Solar module + charge regulator + battery.
A photovoltaic solar system converts light to direct current in solar modules. The higher the incident light intensity, the greater the generated power. All solar modules – of whatever type – generate power linearly dependent on the intensity of the light. The nominal output indicated on the module is only realized in case of direct sunlight, clear dark-blue skies and the vertical incidence of light on the module. In case of heavy cloud cover, performance will drop down to 10% to 20% of the nominal output depending on the season.
Power generated by the module is used to charge batteries. Think of a solar system as a normal charger - e.g. alternator, mains charger or power generator – only that the charge current depends on the intensity of the light. In large solar systems, power will be converted to alternating current and fed into the public power grid.
As soon as light falls onto the solar module, power will be generated; i.e. during the day, your battery is permanently charged with a more or less large charge current. In order to prevent the battery from overcharging, a charge regulator should always be connected between battery and module. In literature, there are partly claims made that a charge regulator may be unnecessary under certain conditions. However, from our point of view, we strongly recommend the use of a charge regulator since any damage to the battery due to the lack of a charge regulator will be much more expensive.
In a solar module, many cells are connected in series like a chain. A solar cell supplies approx. 0.5V in the power point at 25°C and 0.4V at 75° cell temperature. In order to fully load a battery, the module needs to give off voltage of at least 15.0V to 16.0V. That's the reason why solar modules for 12V-systems are generally made of 36 to 42 cells.
Solar modules may be series-connected to increase the voltage (take into account the manufacturers' maximum system voltage). In order to increase current output, modules will be connected in parallel.
In a solar module, the individual solar cells are connected in series – like a chain. If a shadow falls on one solar cell, it will only let as much power pass through as this solar cell itself can generate while being in the shadow. That means, this one shaded solar cell will restrict the current flow of the entire module.
If only a small part of a cell or of several cells is shaded, the power output will be reduced by only this small shaded area. For example, if a line is casting a shadow on the module, the module output will be reduced by approx. 5%.
Especially on sailing boats, several small, independently operating solar modules should rather be installed – instead of a few large solar modules. In practice, the power yield of the smaller modules will be much higher with the same nominal power installed.

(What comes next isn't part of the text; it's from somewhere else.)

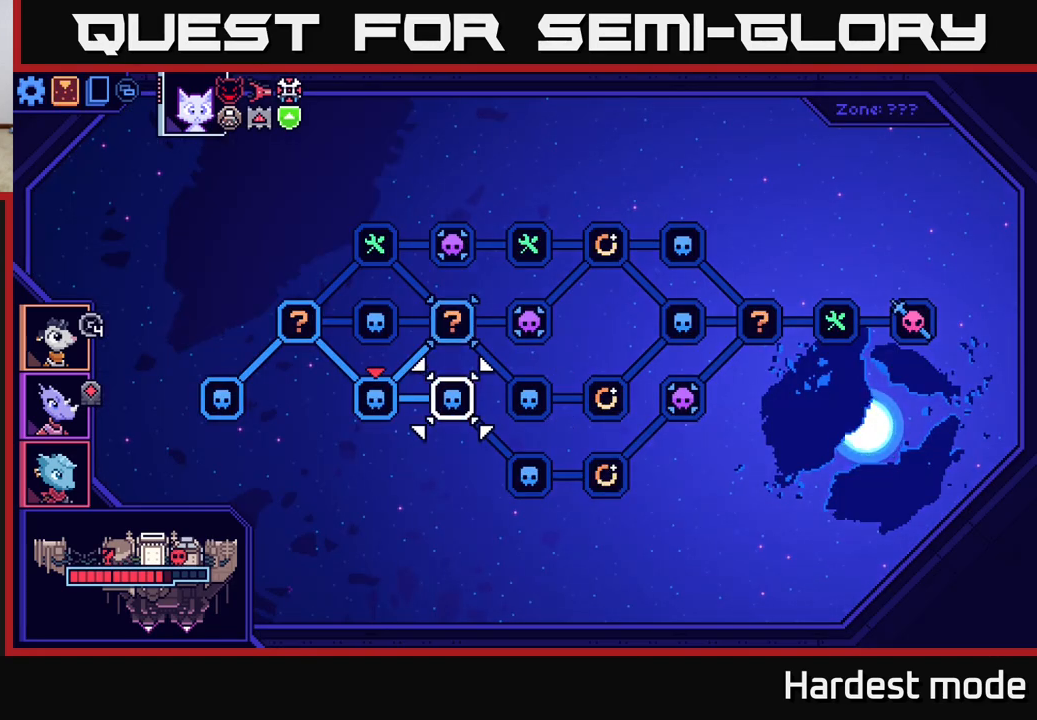
{"buttons": [], "left_stick": "center", "right_stick": "center", "events": [[67, "left_stick", "up"], [250, "left_stick", "center"]]}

The data assume horizontal installation without any partial shading. Based on the table, you will be able to determine online the daily yield your solar system will generate. In this respect, it has already been taken into account that the sun will shine more on some days and less on others. The value for yield will present a mean value which can be used in practice. On especially beautiful days, more power will be generated and less in drizzly weather. These fluctuations need to be bridged over by the battery. That's why a sufficiently large dimensioned battery will always be required in connection with solar systems. It is frequently more expedient to enlarge the battery capacity rather than the solar system so that fluctuations in irradiation can be better compensated.
Modules with stiff carrier plates or glass modules with frames are stiff enough due to their construction, but they cannot be walked on. Slightly flexible modules like most SunWare modules (Serie-20, Serie-40) must be firmly mounted on a stiff base such as the deck of a boat – modules can then be walked on with deck shoes without any problem. If these modules are to be mounted on the bimini top, a stiffening plate is to be provided behind the module.

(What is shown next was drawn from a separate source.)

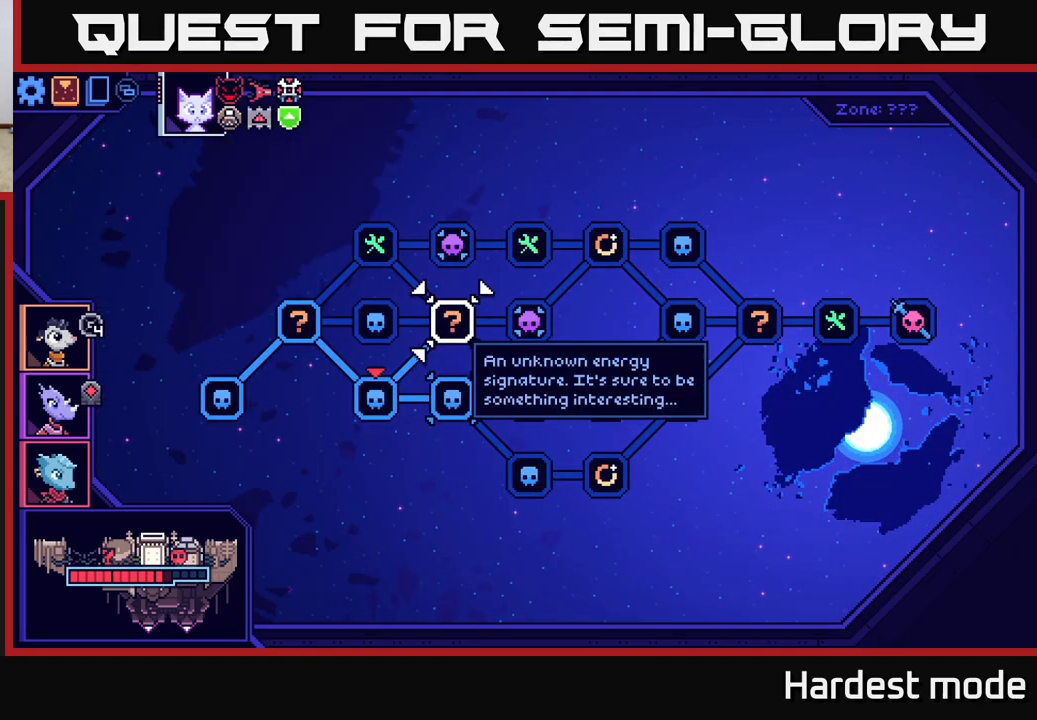
{"buttons": [], "left_stick": "center", "right_stick": "center", "events": []}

Specially designed for mounting on bimini and spray hood, the modules of the TX series have been developed. These modules are enclosed in a textile and can be easily fixed with Tenax elements.
Solar cells = +0.16mm
Stainless steel = +0.96mm
Aluminium = +1.9mm
Plastics = +5.2mm
This table shows very clearly why solar cells should not be embedded between thicker (greater than 0.5mm) plastic carriers, if at all possible. Because this extremely unfavourable combination of materials will inevitably result in extreme burdens on the cells and the electrical connections, as well as in major delamination forces. Since solar modules are permanently exposed to the weather, there are very frequently high temperature fluctuations in the daily and seasonal rhythm.
Types of solar cells:
amorphous solar cell
multi crystalline solar cell
mono crystalline solar cell
back-contact solar cell
Amorphous solar panels currently have a degree of efficiency of 10% to 12% and have always been described in the last 2 years as the solution for the cost problem of solar cells. Fact is, however, that during this long period of time not even one of the companies had been able to make money on a steady basis with these products; and today, amorphous modules have virtually completely disappeared from the market (exception: pocket calculators and the like)

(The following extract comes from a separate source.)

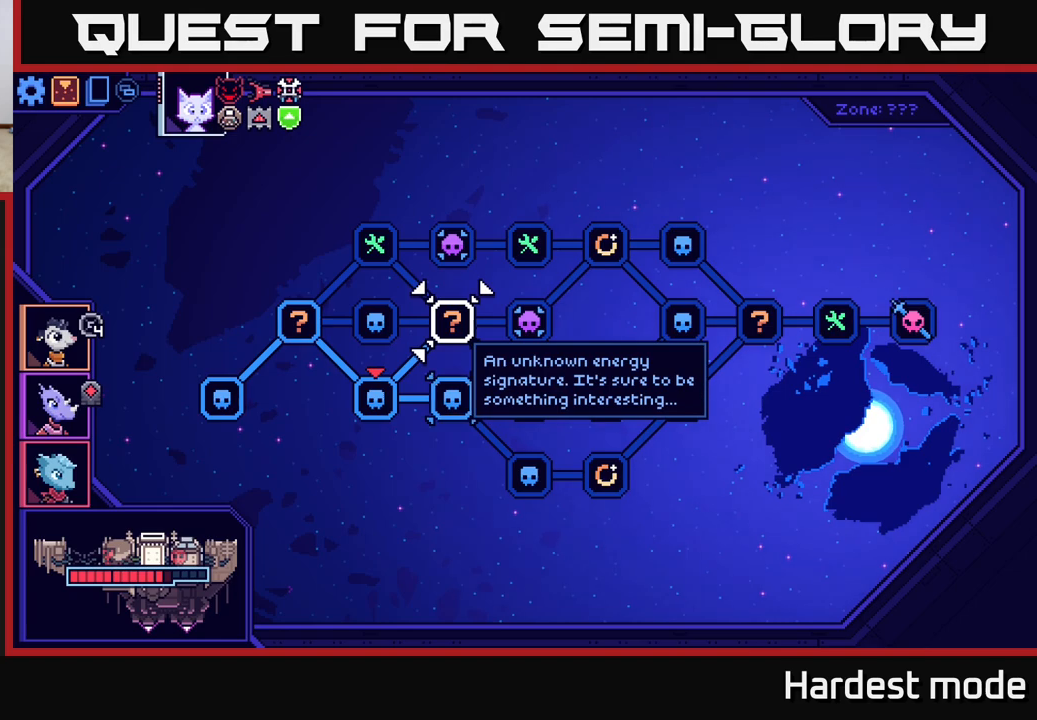
{"buttons": [], "left_stick": "center", "right_stick": "center", "events": [[233, "left_stick", "down"], [450, "left_stick", "center"]]}
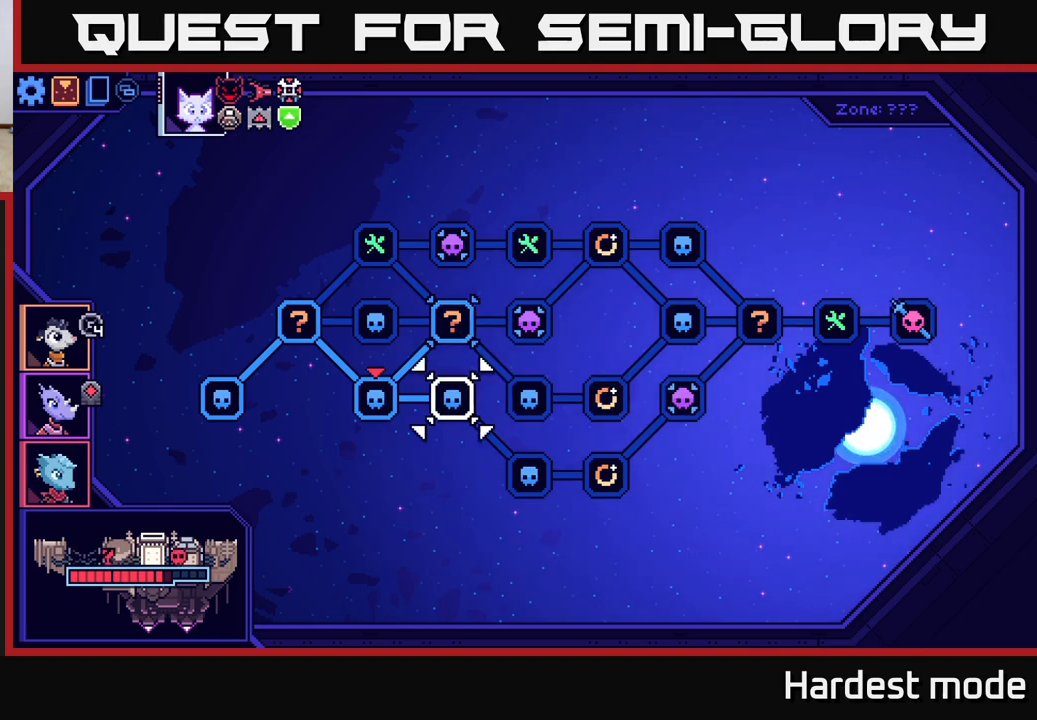
{"buttons": [], "left_stick": "up", "right_stick": "center", "events": [[433, "left_stick", "up"]]}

Multi and mono crystalline solar cells currently have a degree of efficiency between 18% and 21% and can be considered to be equivalent today. Their performance differences are rather manufacturer-specific and process-specific and not crystal-specific and actually negligible in practice. For comparable poly/mono cells, there is a performance difference of only about 1%. This minimal difference of 1% can be easily compensated for by clever installation, e.g. by reducing shading.
With regard to back-contact cells, only Sunpower presented their permanent existence for many years already. These Sunpower cells have a very high efficiency – up to 23% (in ideal cases!). But these extreme efficient cells are very expensive. For the actual production manufacturer use mostly Sunpower cell with an efficiency of 21% - 22%. But in the advertisements the companies use very offten the maximum efficiency values from Sunpower.
Moreover, back-contact cells are considerably more expensive than standard solar cells (price/benefit ratio) and in production, they require a completely different manufacturing process. With back-contact cells, only few module formats can be realized since the cells can only be cut in a few formats.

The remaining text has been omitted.